[Task description] Write every line below out again, exactly as given, but leave out the pictures.

——

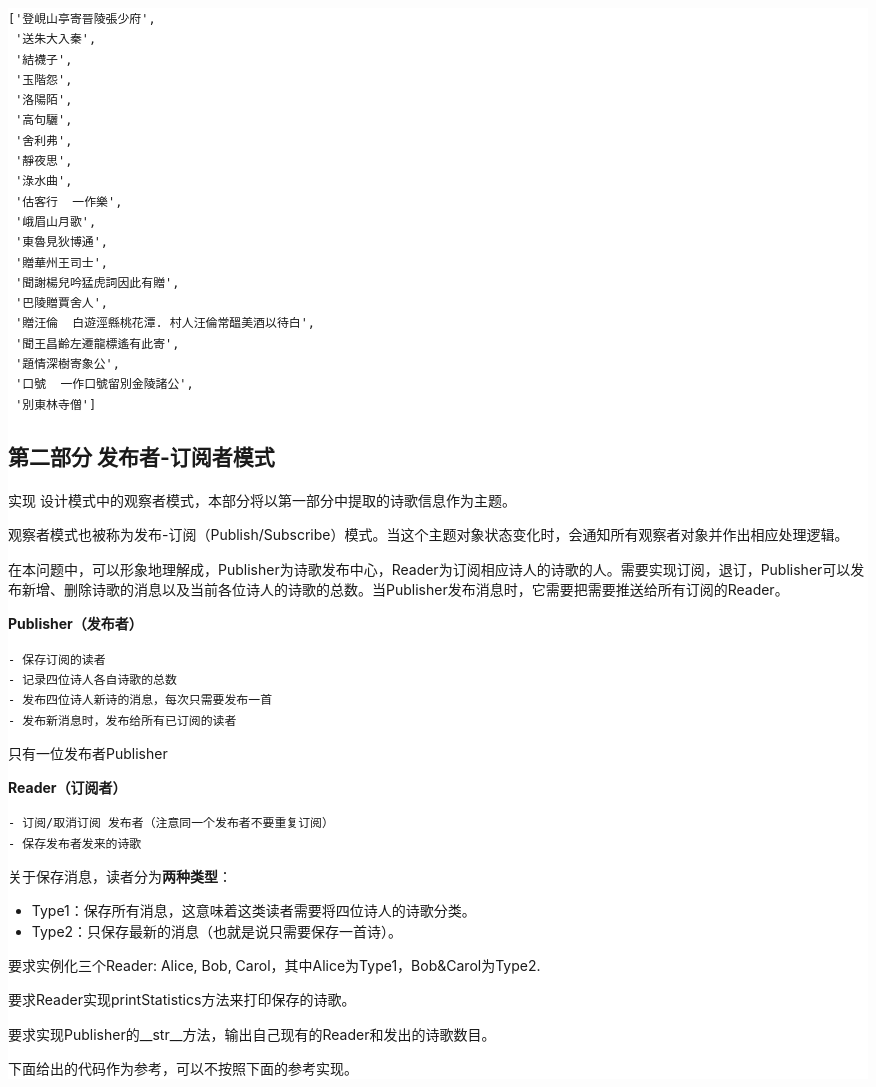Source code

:     ['登峴山亭寄晉陵張少府',
     '送朱大入秦',
     '結襪子',
     '玉階怨',
     '洛陽陌',
     '高句驪',
     '舍利弗',
     '靜夜思',
     '淥水曲',
     '估客行  一作樂',
     '峨眉山月歌',
     '東魯見狄博通',
     '贈華州王司士',
     '聞謝楊兒吟猛虎詞因此有贈',
     '巴陵贈賈舍人',
     '贈汪倫  白遊涇縣桃花潭. 村人汪倫常醞美酒以待白',
     '聞王昌齡左遷龍標遙有此寄',
     '題情深樹寄象公',
     '口號  一作口號留別金陵諸公',
     '別東林寺僧']



## 第二部分 发布者-订阅者模式

实现 设计模式中的观察者模式，本部分将以第一部分中提取的诗歌信息作为主题。

观察者模式也被称为发布-订阅（Publish/Subscribe）模式。当这个主题对象状态变化时，会通知所有观察者对象并作出相应处理逻辑。

在本问题中，可以形象地理解成，Publisher为诗歌发布中心，Reader为订阅相应诗人的诗歌的人。需要实现订阅，退订，Publisher可以发布新增、删除诗歌的消息以及当前各位诗人的诗歌的总数。当Publisher发布消息时，它需要把需要推送给所有订阅的Reader。


**Publisher（发布者）**

    - 保存订阅的读者
    - 记录四位诗人各自诗歌的总数
    - 发布四位诗人新诗的消息，每次只需要发布一首
    - 发布新消息时，发布给所有已订阅的读者   
   只有一位发布者Publisher

**Reader（订阅者）**

    - 订阅/取消订阅 发布者（注意同一个发布者不要重复订阅）
    - 保存发布者发来的诗歌
关于保存消息，读者分为**两种类型**：
- Type1：保存所有消息，这意味着这类读者需要将四位诗人的诗歌分类。
- Type2：只保存最新的消息（也就是说只需要保存一首诗）。 

要求实例化三个Reader: Alice, Bob, Carol，其中Alice为Type1，Bob&Carol为Type2.

要求Reader实现printStatistics方法来打印保存的诗歌。

要求实现Publisher的__str__方法，输出自己现有的Reader和发出的诗歌数目。

下面给出的代码作为参考，可以不按照下面的参考实现。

——

[Answer to the problem]
Source code

:     ['登峴山亭寄晉陵張少府',
     '送朱大入秦',
     '結襪子',
     '玉階怨',
     '洛陽陌',
     '高句驪',
     '舍利弗',
     '靜夜思',
     '淥水曲',
     '估客行  一作樂',
     '峨眉山月歌',
     '東魯見狄博通',
     '贈華州王司士',
     '聞謝楊兒吟猛虎詞因此有贈',
     '巴陵贈賈舍人',
     '贈汪倫  白遊涇縣桃花潭. 村人汪倫常醞美酒以待白',
     '聞王昌齡左遷龍標遙有此寄',
     '題情深樹寄象公',
     '口號  一作口號留別金陵諸公',
     '別東林寺僧']



## 第二部分 发布者-订阅者模式

实现 设计模式中的观察者模式，本部分将以第一部分中提取的诗歌信息作为主题。

观察者模式也被称为发布-订阅（Publish/Subscribe）模式。当这个主题对象状态变化时，会通知所有观察者对象并作出相应处理逻辑。

在本问题中，可以形象地理解成，Publisher为诗歌发布中心，Reader为订阅相应诗人的诗歌的人。需要实现订阅，退订，Publisher可以发布新增、删除诗歌的消息以及当前各位诗人的诗歌的总数。当Publisher发布消息时，它需要把需要推送给所有订阅的Reader。


**Publisher（发布者）**

    - 保存订阅的读者
    - 记录四位诗人各自诗歌的总数
    - 发布四位诗人新诗的消息，每次只需要发布一首
    - 发布新消息时，发布给所有已订阅的读者   
   只有一位发布者Publisher

**Reader（订阅者）**

    - 订阅/取消订阅 发布者（注意同一个发布者不要重复订阅）
    - 保存发布者发来的诗歌
关于保存消息，读者分为**两种类型**：
- Type1：保存所有消息，这意味着这类读者需要将四位诗人的诗歌分类。
- Type2：只保存最新的消息（也就是说只需要保存一首诗）。 

要求实例化三个Reader: Alice, Bob, Carol，其中Alice为Type1，Bob&Carol为Type2.

要求Reader实现printStatistics方法来打印保存的诗歌。

要求实现Publisher的__str__方法，输出自己现有的Reader和发出的诗歌数目。

下面给出的代码作为参考，可以不按照下面的参考实现。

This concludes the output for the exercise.